Fast forward to 1985 and one of the most exciting, brutal and violent fights in the history of the game unfolded when Hagler faced his then nemesis Tommy “The Hitman” Hearns at Caesars Palace in Vegas. The fight was officially in defence of a middleweight title Hagler had been defending successfully for five years by this point. In truth it was clash to see who could take possession of the other’s heart.

Hearns had more than enough reason to feel confident. He’d knocked out 34 of his previous 41 opponents and, at 30, Hagler was a fighter many believed was past his prime. Hearns also carried considerable height and reach advantage — though this was offset by the fact that Hagler was a natural middleweight while Hearns was moving up from junior middleweight.

Emanuel Steward laid out his fighter’s gameplan in anticipation of Hagler fighting on the front foot with his customary aggression, telling reporters: “I think Marvin may come out so fired up that we’ll just have Tommy stick and move. Hagler will be so juiced up [that] after seven or eight rounds it’ll rob his strength. Then we’ll go for the late knockout.”

As sportswriter Pat Putnam described it, Hagler came to the ring with “a simple strategy, one that could have been designed by Attila: keep the swords swinging until there are no more heads to roll, give no quarter, take no prisoners. There would be only one pace, all-out: only one direction, forward.”

This is precisely what transpired. From the opening bell both men didn’t so meet as crash into one another in the centre of the ring, standing toe-to-toe throwing bombs like two men fighting over a phone in a phone box. No amount of training or sparring can prepare any fighter for this kind of intensity. The outcome would come down to not only who could inflict the most but also who could endure the most.

The end came in the third round. Referee Richard Steele stopped the action to allow the doctor at ringside to inspect the cut Hagler had sustained on his forehead in the previous round. This after a Hearns jab opened it up again to unleash a torrent of blood down Hagler’s face. “Can you see all right?” the doctor asked, to which Hagler replied: “No problem. I ain’t missing him, am I?”

With that, the doctor signalled that the fight could continue.

This was all the impetus Hagler needed to go ahead and bring matters to a close, immediately barrelling into Hearns with a fierce left and right to the side of the head to send him spinning back on legs so skinny they defied the laws of physiology. 

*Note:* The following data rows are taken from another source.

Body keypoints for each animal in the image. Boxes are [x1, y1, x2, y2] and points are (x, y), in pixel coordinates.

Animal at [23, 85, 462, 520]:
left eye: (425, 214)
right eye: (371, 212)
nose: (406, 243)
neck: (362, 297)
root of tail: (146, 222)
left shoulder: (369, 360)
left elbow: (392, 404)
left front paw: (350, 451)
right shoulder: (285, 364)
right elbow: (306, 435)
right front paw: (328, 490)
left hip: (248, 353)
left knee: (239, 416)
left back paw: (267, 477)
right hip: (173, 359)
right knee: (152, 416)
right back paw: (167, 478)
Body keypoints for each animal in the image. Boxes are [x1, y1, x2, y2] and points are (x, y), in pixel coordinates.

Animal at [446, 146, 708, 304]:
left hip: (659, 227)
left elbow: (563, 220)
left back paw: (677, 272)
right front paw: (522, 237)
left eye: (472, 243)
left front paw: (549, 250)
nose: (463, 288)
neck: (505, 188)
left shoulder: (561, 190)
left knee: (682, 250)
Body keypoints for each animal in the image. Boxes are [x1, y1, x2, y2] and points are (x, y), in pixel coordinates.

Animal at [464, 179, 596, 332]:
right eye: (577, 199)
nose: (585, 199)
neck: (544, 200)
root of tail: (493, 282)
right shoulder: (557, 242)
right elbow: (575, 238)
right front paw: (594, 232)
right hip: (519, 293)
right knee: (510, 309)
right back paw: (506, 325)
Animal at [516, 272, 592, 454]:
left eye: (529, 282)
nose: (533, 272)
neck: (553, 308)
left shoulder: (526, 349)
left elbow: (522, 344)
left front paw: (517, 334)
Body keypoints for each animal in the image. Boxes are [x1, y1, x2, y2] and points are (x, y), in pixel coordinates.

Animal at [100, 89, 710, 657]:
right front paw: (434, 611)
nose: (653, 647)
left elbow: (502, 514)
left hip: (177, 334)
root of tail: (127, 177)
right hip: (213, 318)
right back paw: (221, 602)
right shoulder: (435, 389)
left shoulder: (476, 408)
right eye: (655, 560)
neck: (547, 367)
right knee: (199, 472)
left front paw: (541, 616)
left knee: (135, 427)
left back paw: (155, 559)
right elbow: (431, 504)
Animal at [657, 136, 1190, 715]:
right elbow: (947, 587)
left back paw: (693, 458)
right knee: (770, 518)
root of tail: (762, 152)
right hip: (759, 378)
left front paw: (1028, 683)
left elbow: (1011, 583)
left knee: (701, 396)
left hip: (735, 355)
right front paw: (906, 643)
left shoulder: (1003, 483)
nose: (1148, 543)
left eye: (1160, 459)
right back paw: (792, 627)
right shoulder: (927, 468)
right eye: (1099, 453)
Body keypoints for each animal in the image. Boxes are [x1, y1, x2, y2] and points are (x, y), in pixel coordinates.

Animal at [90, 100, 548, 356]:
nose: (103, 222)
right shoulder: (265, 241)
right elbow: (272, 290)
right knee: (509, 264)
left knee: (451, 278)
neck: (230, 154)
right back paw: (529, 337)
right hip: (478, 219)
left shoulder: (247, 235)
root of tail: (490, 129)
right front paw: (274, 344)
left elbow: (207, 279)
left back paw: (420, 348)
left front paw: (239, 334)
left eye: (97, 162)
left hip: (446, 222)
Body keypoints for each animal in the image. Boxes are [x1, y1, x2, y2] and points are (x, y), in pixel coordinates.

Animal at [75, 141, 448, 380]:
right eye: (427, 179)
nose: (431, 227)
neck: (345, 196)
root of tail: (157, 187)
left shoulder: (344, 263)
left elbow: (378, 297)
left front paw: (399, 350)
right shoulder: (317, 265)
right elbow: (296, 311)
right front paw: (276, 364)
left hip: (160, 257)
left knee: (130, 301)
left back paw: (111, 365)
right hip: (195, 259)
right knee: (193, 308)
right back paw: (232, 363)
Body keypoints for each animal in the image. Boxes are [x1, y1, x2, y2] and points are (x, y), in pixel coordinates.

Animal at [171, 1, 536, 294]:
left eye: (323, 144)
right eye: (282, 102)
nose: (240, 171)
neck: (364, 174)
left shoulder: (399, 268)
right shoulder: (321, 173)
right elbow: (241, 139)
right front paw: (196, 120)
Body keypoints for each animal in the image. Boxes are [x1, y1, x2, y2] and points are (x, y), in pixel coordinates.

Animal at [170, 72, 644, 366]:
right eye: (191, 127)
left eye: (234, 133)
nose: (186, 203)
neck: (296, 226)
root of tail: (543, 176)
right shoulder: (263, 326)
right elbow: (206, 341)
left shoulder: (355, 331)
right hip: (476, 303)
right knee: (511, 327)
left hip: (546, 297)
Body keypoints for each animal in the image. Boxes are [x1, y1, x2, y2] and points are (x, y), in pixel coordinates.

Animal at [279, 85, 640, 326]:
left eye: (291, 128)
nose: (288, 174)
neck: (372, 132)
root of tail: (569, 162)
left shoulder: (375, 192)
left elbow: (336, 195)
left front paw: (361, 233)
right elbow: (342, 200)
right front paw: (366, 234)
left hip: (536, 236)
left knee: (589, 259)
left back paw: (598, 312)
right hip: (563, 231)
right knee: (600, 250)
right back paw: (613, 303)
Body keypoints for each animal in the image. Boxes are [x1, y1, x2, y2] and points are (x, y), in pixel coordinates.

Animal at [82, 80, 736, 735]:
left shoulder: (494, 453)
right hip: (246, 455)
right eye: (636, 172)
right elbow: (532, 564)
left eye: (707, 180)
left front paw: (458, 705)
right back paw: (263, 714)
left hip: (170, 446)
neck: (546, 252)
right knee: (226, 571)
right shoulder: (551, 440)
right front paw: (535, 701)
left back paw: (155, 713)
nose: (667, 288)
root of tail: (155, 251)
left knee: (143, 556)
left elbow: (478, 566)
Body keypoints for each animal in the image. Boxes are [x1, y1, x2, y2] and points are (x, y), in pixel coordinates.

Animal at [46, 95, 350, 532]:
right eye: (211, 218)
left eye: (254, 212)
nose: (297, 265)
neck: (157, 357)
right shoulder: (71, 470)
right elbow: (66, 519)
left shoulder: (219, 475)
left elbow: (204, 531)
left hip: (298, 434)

Hagler never let up and proceeded to chase him across the ring, throwing punches as he went, before leaping forward with an overhand right which found the target and had Hearns out on his feet before hitting the canvas.

Rightly so, these three rounds are considered the greatest to have ever taken place in a ring and the victory was the high point of Hagler’s long career. However, if victory over Tommy Hearns in 1985 was the high point, defeat against Sugar Ray Leonard was undoubtedly the low point. 

This was another grudge match, but this time Hagler faced an opponent who came with the perfect gameplan, which was to bamboozle him with stunning footwork and movement, combined with rapid eye-catching and point-scoring combinations near the beginning and end of each round.

Hagler, determined to land, fought with his heart more than his head against Leonard, following him around the ring as if on a leash, rather than cutting off the ring to close him down. No matter, the split decision in Sugar Ray’s favour after 15 rounds remains controversial to this day. 

Hagler was convinced at the time and always maintained afterwards that he did enough to win, accusing Leonard of running the entire night. The sense of having been robbed drove him into retirement and he never fought again.

“When a man goes into the ring, he’s going to war,” Marvellous Marvin Hagler once declared, confirming that for a man whose entire life had been a fight of one kind or another, bullshit was a foreign land. 

Dead at 66, he leaves behind a legacy that will never die.